This article was first published in Newsweek magazine by Christopher Flavelle.
NATO Future: The Wimps And The Warriors
As NATO prepares for its summit next month in Bucharest, European governments are facing a high-stakes game of chicken. U.S. Defense Secretary Robert Gates has warned that unless European members increase their contributions to the war in Afghanistan, NATO risks becoming a "two-tiered alliance," divided between the willing and unwilling to fight. "Such a development," said Gates, "with all its implications for collective security, would effectively destroy the alliance."

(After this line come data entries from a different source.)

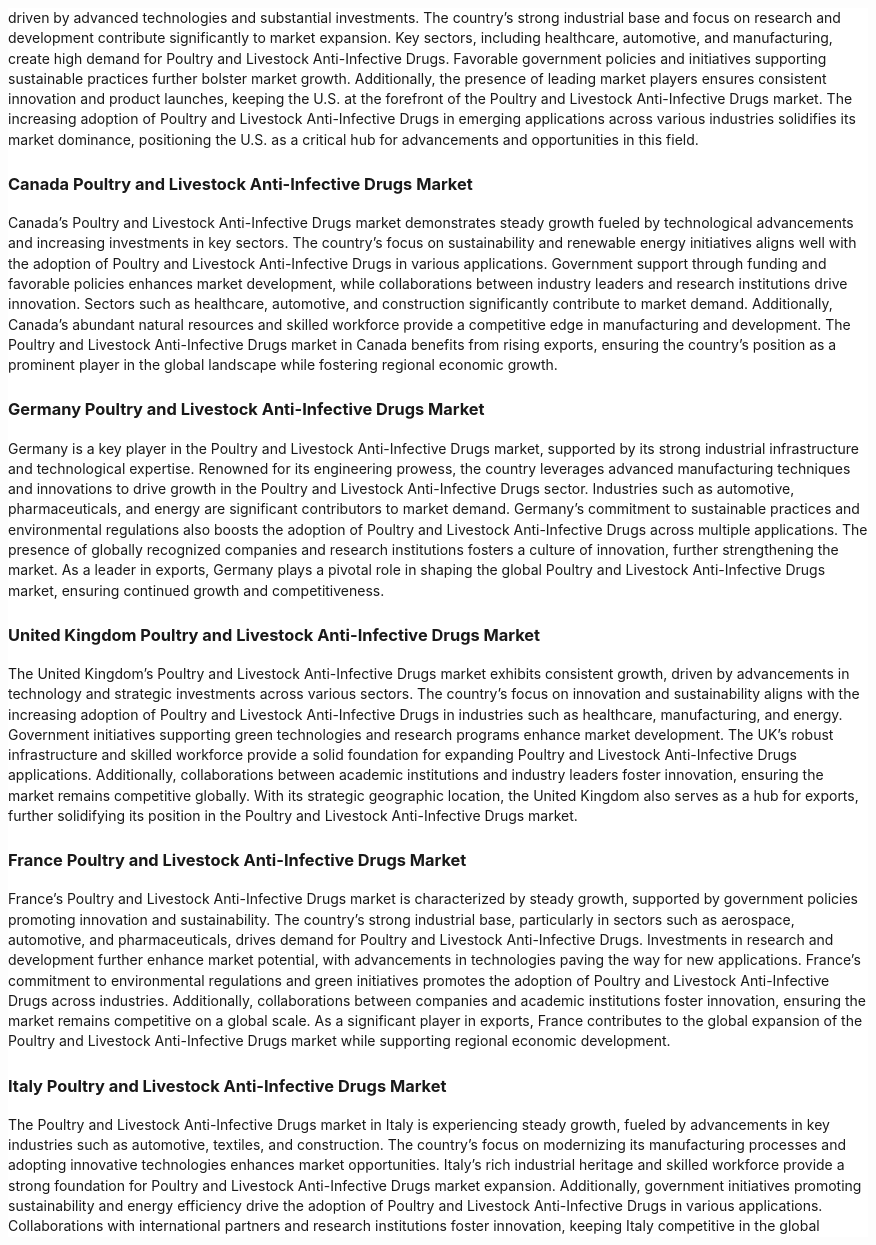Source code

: driven by advanced technologies and substantial investments. The country&rsquo;s strong industrial base and focus on research and development contribute significantly to market expansion. Key sectors, including healthcare, automotive, and manufacturing, create high demand for Poultry and Livestock Anti-Infective Drugs. Favorable government policies and initiatives supporting sustainable practices further bolster market growth. Additionally, the presence of leading market players ensures consistent innovation and product launches, keeping the U.S. at the forefront of the Poultry and Livestock Anti-Infective Drugs market. The increasing adoption of Poultry and Livestock Anti-Infective Drugs in emerging applications across various industries solidifies its market dominance, positioning the U.S. as a critical hub for advancements and opportunities in this field.</p><h3>Canada Poultry and Livestock Anti-Infective Drugs Market</h3><p>Canada&rsquo;s Poultry and Livestock Anti-Infective Drugs market demonstrates steady growth fueled by technological advancements and increasing investments in key sectors. The country&rsquo;s focus on sustainability and renewable energy initiatives aligns well with the adoption of Poultry and Livestock Anti-Infective Drugs in various applications. Government support through funding and favorable policies enhances market development, while collaborations between industry leaders and research institutions drive innovation. Sectors such as healthcare, automotive, and construction significantly contribute to market demand. Additionally, Canada&rsquo;s abundant natural resources and skilled workforce provide a competitive edge in manufacturing and development. The Poultry and Livestock Anti-Infective Drugs market in Canada benefits from rising exports, ensuring the country&rsquo;s position as a prominent player in the global landscape while fostering regional economic growth.</p><h3>Germany Poultry and Livestock Anti-Infective Drugs Market</h3><p>Germany is a key player in the Poultry and Livestock Anti-Infective Drugs market, supported by its strong industrial infrastructure and technological expertise. Renowned for its engineering prowess, the country leverages advanced manufacturing techniques and innovations to drive growth in the Poultry and Livestock Anti-Infective Drugs sector. Industries such as automotive, pharmaceuticals, and energy are significant contributors to market demand. Germany&rsquo;s commitment to sustainable practices and environmental regulations also boosts the adoption of Poultry and Livestock Anti-Infective Drugs across multiple applications. The presence of globally recognized companies and research institutions fosters a culture of innovation, further strengthening the market. As a leader in exports, Germany plays a pivotal role in shaping the global Poultry and Livestock Anti-Infective Drugs market, ensuring continued growth and competitiveness.</p><h3>United Kingdom Poultry and Livestock Anti-Infective Drugs Market</h3><p>The United Kingdom&rsquo;s Poultry and Livestock Anti-Infective Drugs market exhibits consistent growth, driven by advancements in technology and strategic investments across various sectors. The country&rsquo;s focus on innovation and sustainability aligns with the increasing adoption of Poultry and Livestock Anti-Infective Drugs in industries such as healthcare, manufacturing, and energy. Government initiatives supporting green technologies and research programs enhance market development. The UK&rsquo;s robust infrastructure and skilled workforce provide a solid foundation for expanding Poultry and Livestock Anti-Infective Drugs applications. Additionally, collaborations between academic institutions and industry leaders foster innovation, ensuring the market remains competitive globally. With its strategic geographic location, the United Kingdom also serves as a hub for exports, further solidifying its position in the Poultry and Livestock Anti-Infective Drugs market.</p><h3>France Poultry and Livestock Anti-Infective Drugs Market</h3><p>France&rsquo;s Poultry and Livestock Anti-Infective Drugs market is characterized by steady growth, supported by government policies promoting innovation and sustainability. The country&rsquo;s strong industrial base, particularly in sectors such as aerospace, automotive, and pharmaceuticals, drives demand for Poultry and Livestock Anti-Infective Drugs. Investments in research and development further enhance market potential, with advancements in technologies paving the way for new applications. France&rsquo;s commitment to environmental regulations and green initiatives promotes the adoption of Poultry and Livestock Anti-Infective Drugs across industries. Additionally, collaborations between companies and academic institutions foster innovation, ensuring the market remains competitive on a global scale. As a significant player in exports, France contributes to the global expansion of the Poultry and Livestock Anti-Infective Drugs market while supporting regional economic development.</p><h3>Italy Poultry and Livestock Anti-Infective Drugs Market</h3><p>The Poultry and Livestock Anti-Infective Drugs market in Italy is experiencing steady growth, fueled by advancements in key industries such as automotive, textiles, and construction. The country&rsquo;s focus on modernizing its manufacturing processes and adopting innovative technologies enhances market opportunities. Italy&rsquo;s rich industrial heritage and skilled workforce provide a strong foundation for Poultry and Livestock Anti-Infective Drugs market expansion. Additionally, government initiatives promoting sustainability and energy efficiency drive the adoption of Poultry and Livestock Anti-Infective Drugs in various applications. Collaborations with international partners and research institutions foster innovation, keeping Italy competitive in the global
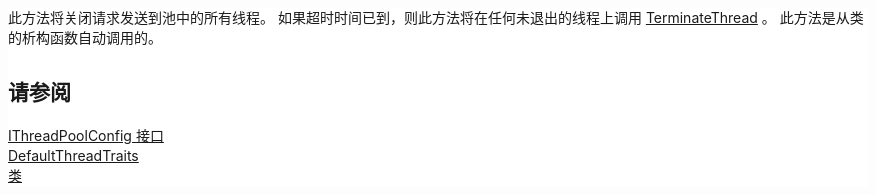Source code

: 此方法将关闭请求发送到池中的所有线程。 如果超时时间已到，则此方法将在任何未退出的线程上调用 [TerminateThread](/windows/win32/api/processthreadsapi/nf-processthreadsapi-terminatethread) 。 此方法是从类的析构函数自动调用的。

## <a name="see-also"></a>请参阅

[IThreadPoolConfig 接口](../../atl/reference/ithreadpoolconfig-interface.md)<br/>
[DefaultThreadTraits](atl-typedefs.md#defaultthreadtraits)<br/>
[类](../../atl/reference/atl-classes.md)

Gates's message comes as NATO is still struggling to redefine itself nearly 20 years after the collapse of the Soviet threat it was designed to counter. The United States and Europe have been trying to create a more flexible alliance capable of responding to smaller threats from rogue states and terrorists. But if NATO can't unite in Afghanistan—arguably the global headquarters of the terror threat to the West—then where can it unite? The warning from Gates suggests the answer may be nowhere.
Gates is, however, being uncharacteristically melodramatic. NATO is an alliance of democracies, which will inevitably follow the will of their own people first. That's true of Germany, one of the countries Gates was alluding to. But it was also true of America in Kosovo, says retired Gen. Wesley Clark, who as NATO's Supreme Allied Commander in Europe from 1997 to 2000 oversaw the war in Kosovo. "My instructions from the secretary of Defense were to take the least challenging sector in Kosovo … the one where we would have the least risk," says Clark. "If we had never done it, then I'd feel holier than thou. But we did do it. It's always been like that in NATO."

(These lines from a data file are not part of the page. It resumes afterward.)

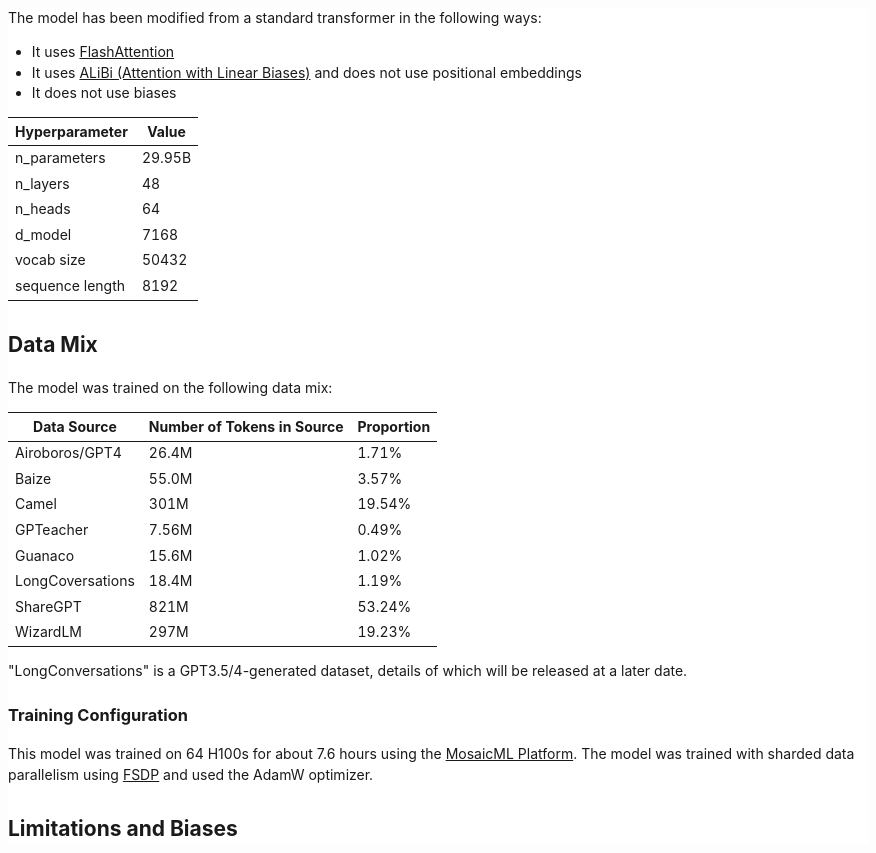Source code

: The model has been modified from a standard transformer in the following ways:
* It uses [FlashAttention](https://arxiv.org/pdf/2205.14135.pdf)
* It uses [ALiBi (Attention with Linear Biases)](https://arxiv.org/abs/2108.12409) and does not use positional embeddings
* It does not use biases


| Hyperparameter | Value |
|----------------|-------|
|n_parameters | 29.95B |
|n_layers | 48 |
| n_heads | 64 |
| d_model | 7168 |
| vocab size | 50432 |
| sequence length | 8192 |

## Data Mix

The model was trained on the following data mix:

| Data Source | Number of Tokens in Source | Proportion | 
|-------------|----------------------------|------------|
| Airoboros/GPT4 | 26.4M | 1.71% |
| Baize | 55.0M | 3.57% |
| Camel	| 301M | 19.54% | 
| GPTeacher	| 7.56M | 0.49% | 
| Guanaco | 15.6M | 1.02% | 
| LongCoversations | 18.4M | 1.19% | 
| ShareGPT | 821M | 53.24% |
| WizardLM | 297M | 19.23% |

"LongConversations" is a GPT3.5/4-generated dataset, details of which will be released at a later date.

### Training Configuration

This model was trained on 64 H100s for about 7.6 hours using the [MosaicML Platform](https://www.mosaicml.com/platform).
The model was trained with sharded data parallelism using [FSDP](https://pytorch.org/docs/stable/fsdp.html) and used the AdamW optimizer.

## Limitations and Biases
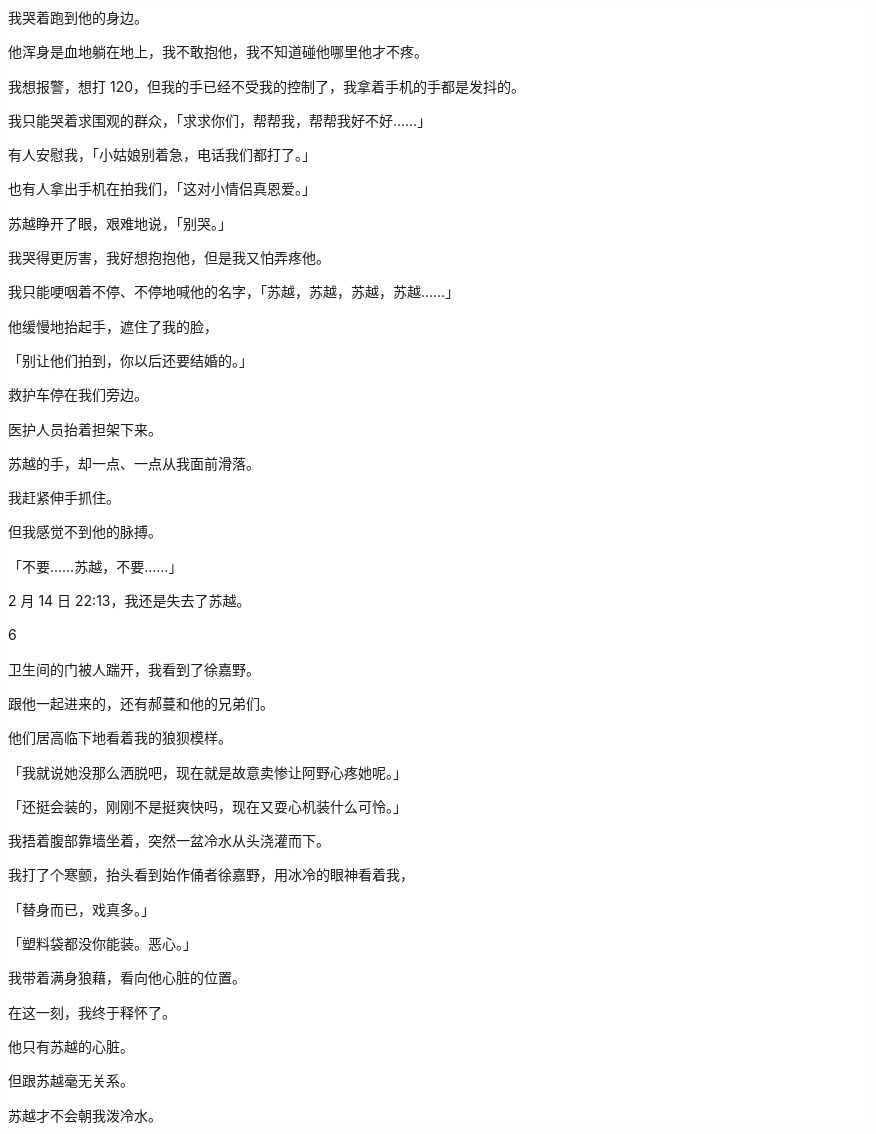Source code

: 我哭着跑到他的身边。

他浑身是血地躺在地上，我不敢抱他，我不知道碰他哪里他才不疼。

我想报警，想打 120，但我的手已经不受我的控制了，我拿着手机的手都是发抖的。

我只能哭着求围观的群众，「求求你们，帮帮我，帮帮我好不好……」

有人安慰我，「小姑娘别着急，电话我们都打了。」

也有人拿出手机在拍我们，「这对小情侣真恩爱。」

苏越睁开了眼，艰难地说，「别哭。」

我哭得更厉害，我好想抱抱他，但是我又怕弄疼他。

我只能哽咽着不停、不停地喊他的名字，「苏越，苏越，苏越，苏越……」

他缓慢地抬起手，遮住了我的脸，

「别让他们拍到，你以后还要结婚的。」

救护车停在我们旁边。

医护人员抬着担架下来。

苏越的手，却一点、一点从我面前滑落。

我赶紧伸手抓住。

但我感觉不到他的脉搏。

「不要……苏越，不要……」

2 月 14 日 22:13，我还是失去了苏越。

6

卫生间的门被人踹开，我看到了徐嘉野。

跟他一起进来的，还有郝蔓和他的兄弟们。

他们居高临下地看着我的狼狈模样。

「我就说她没那么洒脱吧，现在就是故意卖惨让阿野心疼她呢。」

「还挺会装的，刚刚不是挺爽快吗，现在又耍心机装什么可怜。」

我捂着腹部靠墙坐着，突然一盆冷水从头浇灌而下。

我打了个寒颤，抬头看到始作俑者徐嘉野，用冰冷的眼神看着我，

「替身而已，戏真多。」

「塑料袋都没你能装。恶心。」

我带着满身狼藉，看向他心脏的位置。

在这一刻，我终于释怀了。

他只有苏越的心脏。

但跟苏越毫无关系。

苏越才不会朝我泼冷水。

The "two-tiered alliance," with its image of wimps and warriors, may be a "catchy phrase" but it's nothing new, says retired Gen. James L. Jones, NATO's Supreme Allied Commander in Europe from 2003 to 2006 and the man who oversaw the extension of its Afghan mission. He says the United States has always "outcontributed" the other members, and that disagreements over missions are natural among democracies, and aren't getting worse in Afghanistan. "I wouldn't say it's any more difficult now than it was a year ago," says Jones.
Still, the future is unclear. Daniel Fata, the U.S. deputy assistant secretary of Defense for European and NATO policy, says the alliance emerged stronger from spirited debate over Bosnia and will emerge stronger from the Afghan debate, too. Some experts, however, are now predicting that NATO is destined to become what Charles Kupchan, former director for European affairs at the National Security Council, calls an "alliance à la carte," in which members are freer to opt in or out of missions. What no one sees is NATO's destruction—that was probably just Gates's way of pushing Europe to do more. "I'm not concerned," says Clark. "NATO gets real cantankerous."